Compito. Riscrivi il testo di tutte le voci qui sotto sostituendo "Precio sin impuestos" con "Precio final" e lasciando invariato tutto il resto. Non includere le immagini nella risposta.

Dati estratti.
----------

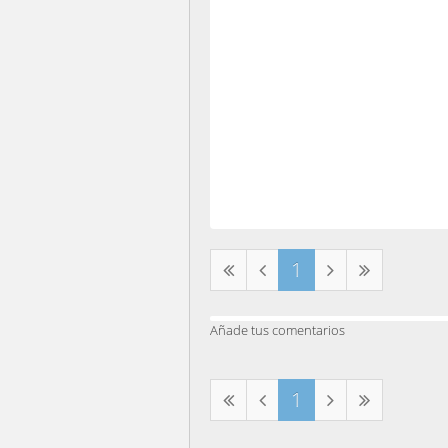
1
Añade tus comentarios
1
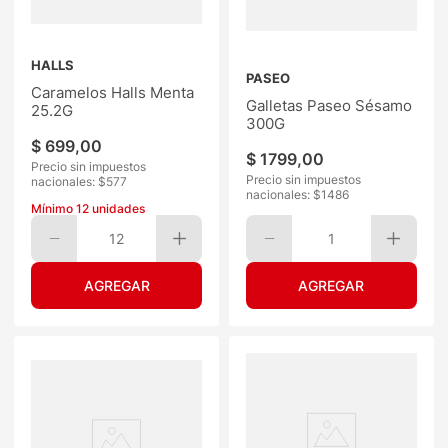
HALLS
PASEO
Caramelos Halls Menta
Galletas Paseo Sésamo
25.2G
300G
$
699
,
00
$
1799
,
00
Precio sin impuestos
Precio sin impuestos
nacionales: $
577
nacionales: $
1486
Mínimo
12
unidades
12
1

----------

Risposta.
1
Añade tus comentarios
1
HALLS
PASEO
Caramelos Halls Menta
Galletas Paseo Sésamo
25.2G
300G
$
699
,
00
$
1799
,
00
Precio final
Precio final
nacionales: $
577
nacionales: $
1486
Mínimo
12
unidades
12
1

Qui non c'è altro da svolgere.